**TASK DIRECTIONS:**
Using the records below, find every line that includes "kitchen" and copy it.

**RECORDS PROVIDED:**
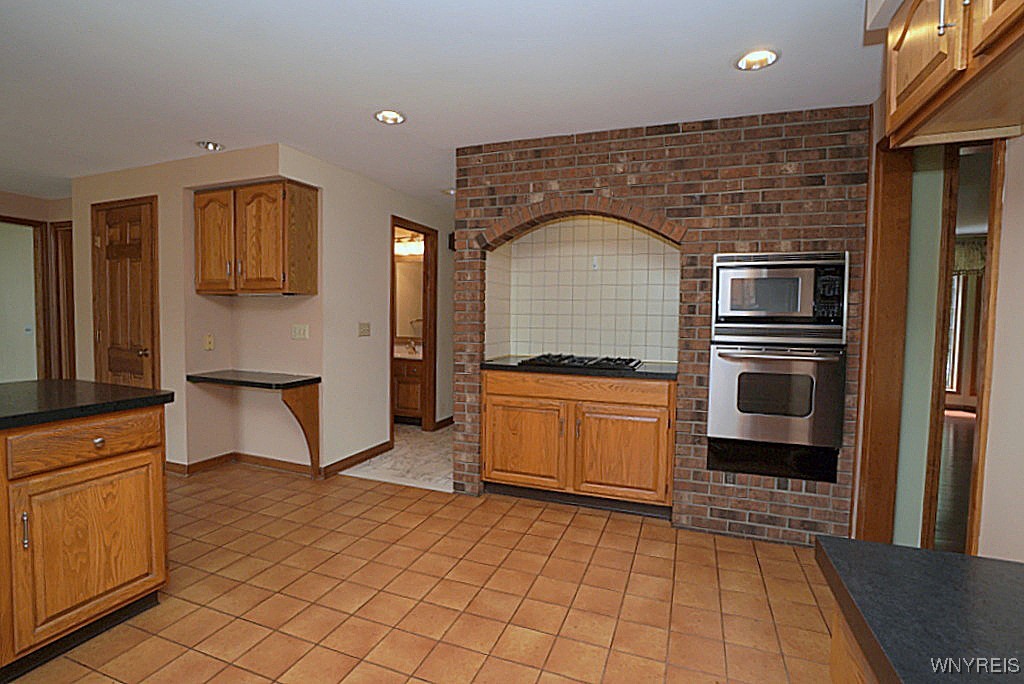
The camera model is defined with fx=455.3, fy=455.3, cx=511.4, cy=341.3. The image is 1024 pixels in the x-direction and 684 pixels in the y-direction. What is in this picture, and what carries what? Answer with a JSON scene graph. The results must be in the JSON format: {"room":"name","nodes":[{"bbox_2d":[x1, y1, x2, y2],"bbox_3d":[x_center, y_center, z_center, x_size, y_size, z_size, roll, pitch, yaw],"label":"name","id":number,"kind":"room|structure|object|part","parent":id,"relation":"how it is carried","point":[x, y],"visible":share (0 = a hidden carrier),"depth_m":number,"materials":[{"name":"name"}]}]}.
{"room":"kitchen","nodes":[
{"label":"kitchen","id":0,"kind":"room"},
{"bbox_2d":[0,189,72,382],"bbox_3d":[-5.335,-0.191,3.612,0.333,2.450,3.616,2,3,21],"label":"far left wall","id":1,"kind":"structure","parent":0,"point":[17,198],"depth_m":4.66,"materials":[{"name":"beige paint"}]},
{"bbox_2d":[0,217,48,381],"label":"doorway","id":2,"kind":"structure","parent":1,"relation":"in","point":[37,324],"depth_m":4.66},
{"bbox_2d":[50,220,75,380],"bbox_3d":[-4.373,-0.120,4.627,0.785,2.152,0.104,2,3,21],"label":"door frame","id":3,"kind":"structure","parent":1,"relation":"in","point":[71,248],"depth_m":4.70,"materials":[{"name":"brown wood"}]},
{"bbox_2d":[69,144,315,474],"bbox_3d":[-2.613,-0.193,3.866,2.564,2.427,0.539,2,3,21],"label":"alcove wall","id":4,"kind":"structure","parent":0,"point":[137,186],"depth_m":3.62,"materials":[{"name":"beige paint"}]},
{"bbox_2d":[91,196,157,388],"bbox_3d":[-3.209,-0.058,3.736,0.760,2.106,0.093,2,3,21],"label":"wooden door","id":5,"kind":"structure","parent":4,"relation":"in","point":[137,234],"depth_m":3.73,"materials":[{"name":"brown wood"}]},
{"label":"doorknob","id":6,"kind":"part","parent":5,"relation":"part of","materials":[{"name":"gold metal"}]},
{"bbox_2d":[204,334,214,350],"bbox_3d":[-2.409,0.004,3.626,0.016,0.117,0.072,2,3,21],"label":"wall outlet","id":7,"kind":"object","parent":4,"relation":"attached to","point":[209,342],"visible":0.98,"depth_m":3.62,"materials":[{"name":"beige plastic"}]},
{"bbox_2d":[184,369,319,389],"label":"desk countertop","id":8,"kind":"object","parent":4,"relation":"attached to","point":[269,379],"visible":0.98,"depth_m":3.35,"materials":[{"name":"stone"}]},
{"bbox_2d":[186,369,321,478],"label":"built-in desk","id":9,"kind":"object","parent":4,"relation":"attached to","point":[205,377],"visible":0.99,"depth_m":3.34,"materials":[{"name":"brown wood"}]},
{"bbox_2d":[193,179,318,295],"bbox_3d":[-1.935,-0.746,3.431,0.908,0.781,0.353,2,3,21],"label":"upper cabinet","id":10,"kind":"object","parent":4,"relation":"attached to","point":[219,194],"visible":0.99,"depth_m":3.27,"materials":[{"name":"brown wood"}]},
{"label":"cabinet door","id":11,"kind":"part","parent":10,"relation":"part of","materials":[{"name":"brown wood"}]},
{"bbox_2d":[291,323,308,339],"bbox_3d":[-1.644,-0.077,3.525,0.153,0.117,0.013,2,3,21],"label":"light switch","id":12,"kind":"object","parent":4,"relation":"attached to","point":[301,332],"visible":0.98,"depth_m":3.52,"materials":[{"name":"white plastic"}]},
{"bbox_2d":[280,384,319,477],"bbox_3d":[-1.570,0.676,3.386,0.051,0.709,0.339,2,3,21],"label":"wooden bracket","id":13,"kind":"object","parent":4,"relation":"attached to","point":[297,407],"visible":0.93,"depth_m":3.41,"materials":[{"name":"brown wood"}]},
{"bbox_2d":[310,150,455,478],"bbox_3d":[-0.997,-0.226,4.711,0.121,2.437,2.835,2,3,21],"label":"hallway wall","id":14,"kind":"structure","parent":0,"point":[381,405],"depth_m":3.86,"materials":[{"name":"beige paint"}]},
{"bbox_2d":[320,440,392,478],"bbox_3d":[-1.297,0.991,3.902,0.016,0.091,0.939,2,3,21],"label":"baseboard","id":15,"kind":"structure","parent":14,"relation":"attached to","point":[349,457],"depth_m":3.82,"materials":[{"name":"brown wood"}]},
{"bbox_2d":[358,322,370,336],"bbox_3d":[-1.271,-0.110,3.939,0.014,0.116,0.139,2,3,21],"label":"light switch","id":16,"kind":"object","parent":14,"relation":"attached to","point":[363,328],"visible":0.98,"depth_m":3.93,"materials":[{"name":"plastic"}]},
{"bbox_2d":[390,217,436,431],"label":"doorway frame","id":17,"kind":"object","parent":14,"relation":"in","point":[393,224],"visible":0.63,"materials":[{"name":"brown wood"}]},
{"bbox_2d":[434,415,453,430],"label":"baseboard","id":18,"kind":"structure","parent":14,"relation":"attached to","point":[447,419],"depth_m":5.14,"materials":[{"name":"brown wood"}]},
{"bbox_2d":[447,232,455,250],"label":"wall speaker","id":19,"kind":"object","parent":14,"relation":"attached to","point":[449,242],"visible":0.44,"depth_m":5.09,"materials":[{"name":"black"}]},
{"bbox_2d":[337,423,454,492],"bbox_3d":[-0.843,1.019,4.849,2.547,0.061,2.619,2,3,21],"label":"tile floor","id":20,"kind":"structure","parent":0,"point":[435,453],"depth_m":3.93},
{"bbox_2d":[392,355,423,423],"bbox_3d":[-1.225,0.488,5.441,1.040,0.899,0.589,2,3,21],"label":"bathroom vanity","id":21,"kind":"object","parent":20,"relation":"on","point":[399,401],"visible":0.35,"depth_m":5.17,"materials":[{"name":"brown wood"}]},
{"bbox_2d":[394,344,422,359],"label":"vanity countertop","id":22,"kind":"structure","parent":21,"relation":"on","point":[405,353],"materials":[{"name":"stone"}]},
{"bbox_2d":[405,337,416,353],"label":"bathroom faucet","id":23,"kind":"object","parent":21,"relation":"on","point":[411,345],"visible":0.95,"depth_m":5.45,"materials":[{"name":"silver metal"}]},
{"bbox_2d":[394,236,423,255],"bbox_3d":[-1.219,-1.170,5.512,0.690,0.159,0.157,2,3,21],"label":"vanity light","id":24,"kind":"object","parent":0,"point":[409,248],"visible":0.57,"depth_m":5.50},
{"bbox_2d":[394,259,423,340],"bbox_3d":[-1.188,-0.530,5.582,1.132,0.950,0.010,2,3,21],"label":"bathroom mirror","id":25,"kind":"object","parent":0,"point":[409,318],"visible":0.52,"depth_m":5.61,"materials":[{"name":"mirror"}]},
{"bbox_2d":[4,458,835,683],"bbox_3d":[-1.605,1.204,1.481,7.060,0.060,6.364,2,3,21],"label":"tile floor","id":26,"kind":"structure","parent":0,"point":[642,539],"depth_m":2.07,"materials":[{"name":"tile"}]},
{"bbox_2d":[0,405,169,680],"bbox_3d":[-2.299,0.742,1.003,0.888,0.889,2.529,2,3,21],"label":"kitchen island","id":27,"kind":"object","parent":26,"relation":"on","point":[153,459],"visible":0.94,"depth_m":1.68,"materials":[{"name":"brown wood"}]},
{"bbox_3d":[-1.690,0.657,1.588,0.027,0.124,0.018,2,3,21],"label":"bar pull","id":28,"kind":"part","parent":27,"relation":"part of","materials":[{"name":"silver metal"}]},
{"bbox_3d":[-1.595,0.379,1.731,0.051,0.140,0.416,2,3,21],"label":"drawer","id":29,"kind":"part","parent":27,"relation":"part of","materials":[{"name":"brown wood"}]},
{"bbox_2d":[0,378,172,430],"bbox_3d":[-2.289,0.263,1.379,1.057,0.043,1.856,2,3,21],"label":"island countertop","id":30,"kind":"structure","parent":27,"relation":"on","point":[61,381],"depth_m":1.83,"materials":[{"name":"black stone"}]},
{"bbox_3d":[-1.601,0.390,1.773,0.036,0.035,0.038,2,3,21],"label":"drawer knob","id":31,"kind":"part","parent":27,"relation":"part of","materials":[{"name":"metal"}]},
{"bbox_2d":[482,369,675,517],"bbox_3d":[0.480,0.646,3.230,1.279,0.894,0.621,2,3,21],"label":"base cabinet","id":32,"kind":"object","parent":26,"relation":"on","point":[493,459],"visible":0.93,"depth_m":2.94,"materials":[{"name":"brown wood"}]},
{"bbox_3d":[0.061,0.732,3.149,0.560,0.563,0.065,2,3,21],"label":"cabinet door","id":33,"kind":"part","parent":32,"relation":"part of","materials":[{"name":"brown wood"}]},
{"bbox_3d":[0.397,0.307,3.037,1.109,0.120,0.067,2,3,21],"label":"drawer","id":34,"kind":"part","parent":32,"relation":"part of","materials":[{"name":"brown wood"}]},
{"bbox_2d":[481,356,678,380],"bbox_3d":[0.514,0.179,3.241,1.433,0.040,0.638,2,3,21],"label":"countertop","id":35,"kind":"structure","parent":32,"relation":"on","point":[642,373],"depth_m":2.94,"materials":[{"name":"black stone"}]},
{"bbox_2d":[519,352,641,370],"bbox_3d":[0.503,0.132,3.206,0.781,0.047,0.526,2,3,21],"label":"gas cooktop","id":36,"kind":"object","parent":35,"relation":"in","point":[560,359],"visible":0.97,"depth_m":3.07,"materials":[{"name":"black metal"}]},
{"bbox_3d":[0.693,0.755,2.955,0.551,0.560,0.076,2,3,21],"label":"cabinet door","id":37,"kind":"part","parent":32,"relation":"part of","materials":[{"name":"brown wood"}]},
{"bbox_2d":[828,597,876,683],"bbox_3d":[0.642,0.870,0.199,0.662,0.863,1.205,2,3,21],"label":"base cabinet","id":38,"kind":"object","parent":26,"relation":"on","point":[832,671],"visible":0.15,"depth_m":0.74,"materials":[{"name":"brown wood"}]},
{"bbox_2d":[813,535,1023,683],"bbox_3d":[0.730,0.406,0.272,0.693,0.035,1.150,2,3,21],"label":"countertop","id":39,"kind":"structure","parent":38,"relation":"on","point":[926,553],"depth_m":0.63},
{"bbox_2d":[0,0,880,205],"bbox_3d":[-1.490,-1.383,2.745,9.288,0.100,9.021,2,3,21],"label":"ceiling","id":40,"kind":"structure","parent":0,"point":[790,68],"depth_m":2.19,"materials":[{"name":"white paint"}]},
{"bbox_2d":[197,140,224,151],"bbox_3d":[-2.104,-1.387,3.183,0.182,0.058,0.178,2,3,21],"label":"recessed light","id":41,"kind":"object","parent":40,"relation":"in","point":[209,144],"visible":0.96,"depth_m":3.18,"materials":[{"name":"white"}]},
{"bbox_2d":[373,109,405,124],"bbox_3d":[-0.719,-1.350,2.675,0.189,0.067,0.188,2,3,21],"label":"recessed light","id":42,"kind":"object","parent":40,"relation":"in","point":[393,116],"visible":0.96,"depth_m":2.69,"materials":[{"name":"white"}]},
{"bbox_2d":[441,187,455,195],"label":"recessed light","id":43,"kind":"object","parent":40,"relation":"in","point":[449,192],"visible":0.68,"depth_m":4.28,"materials":[{"name":"white"}]},
{"bbox_2d":[735,48,778,70],"bbox_3d":[1.090,-1.275,2.030,0.191,0.054,0.191,2,3,21],"label":"recessed light","id":44,"kind":"object","parent":40,"relation":"in","point":[750,58],"visible":0.98,"depth_m":2.03,"materials":[{"name":"white"}]},
{"bbox_2d":[456,106,870,543],"bbox_3d":[0.851,-0.110,3.171,2.479,2.430,0.706,2,3,21],"label":"brick wall","id":45,"kind":"structure","parent":0,"point":[692,487],"depth_m":2.67,"materials":[{"name":"red brick"}]},
{"bbox_2d":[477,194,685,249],"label":"brick arch","id":46,"kind":"object","parent":45,"relation":"in","point":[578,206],"visible":0.97,"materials":[{"name":"brick"}]},
{"bbox_2d":[484,214,681,364],"bbox_3d":[0.577,-0.416,3.225,1.480,1.215,0.591,2,3,21],"label":"tile backsplash","id":47,"kind":"structure","parent":45,"relation":"in","point":[660,244],"depth_m":3.47,"materials":[{"name":"tile"}]},
{"bbox_2d":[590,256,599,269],"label":"wall outlet","id":48,"kind":"object","parent":47,"relation":"attached to","point":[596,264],"visible":0.99,"depth_m":3.43,"materials":[{"name":"white plastic"}]},
{"bbox_2d":[704,341,845,470],"bbox_3d":[1.491,0.302,2.667,0.680,0.615,0.602,2,3,21],"label":"wall oven","id":49,"kind":"object","parent":45,"relation":"in","point":[720,363],"visible":0.93,"depth_m":2.45,"materials":[{"name":"silver metal"}]},
{"bbox_2d":[711,251,849,345],"bbox_3d":[1.488,-0.246,2.619,0.684,0.478,0.407,2,3,21],"label":"microwave","id":50,"kind":"object","parent":45,"relation":"in","point":[748,306],"visible":0.97,"depth_m":2.45,"materials":[{"name":"silver metal"}]},
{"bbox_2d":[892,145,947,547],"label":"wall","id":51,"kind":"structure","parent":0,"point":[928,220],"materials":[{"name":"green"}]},
{"bbox_2d":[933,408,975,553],"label":"dark wood floor","id":52,"kind":"structure","parent":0,"point":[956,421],"depth_m":3.57,"materials":[{"name":"brown wood"}]},
{"bbox_2d":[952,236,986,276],"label":"curtain","id":53,"kind":"object","parent":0,"point":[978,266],"visible":0.29,"depth_m":6.33,"materials":[{"name":"fabric"}]},
{"bbox_2d":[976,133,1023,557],"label":"right wall","id":54,"kind":"structure","parent":0,"point":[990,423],"depth_m":1.43,"materials":[{"name":"beige paint"}]},
{"bbox_2d":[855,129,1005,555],"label":"door frame","id":55,"kind":"structure","parent":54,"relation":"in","point":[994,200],"depth_m":2.25,"materials":[{"name":"brown wood"}]},
{"bbox_2d":[880,0,1023,150],"bbox_3d":[1.160,-0.800,0.942,0.404,0.430,0.976,2,3,21],"label":"upper cabinet","id":56,"kind":"object","parent":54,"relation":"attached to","point":[900,110],"visible":0.99,"depth_m":1.16,"materials":[{"name":"brown wood"}]},
{"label":"handle","id":57,"kind":"part","parent":56,"relation":"part of","materials":[{"name":"silver metal"}]},
{"label":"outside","id":58,"kind":"structure","parent":0,"visible":0},
{"bbox_2d":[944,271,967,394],"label":"window","id":59,"kind":"structure","parent":58,"point":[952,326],"depth_m":6.59,"materials":[{"name":"white"}]}
]}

**RESULT FOR THIS EXERCISE:**
{"room":"kitchen","nodes":[
{"label":"kitchen","id":0,"kind":"room"},
{"bbox_2d":[0,405,169,680],"bbox_3d":[-2.299,0.742,1.003,0.888,0.889,2.529,2,3,21],"label":"kitchen island","id":27,"kind":"object","parent":26,"relation":"on","point":[153,459],"visible":0.94,"depth_m":1.68,"materials":[{"name":"brown wood"}]},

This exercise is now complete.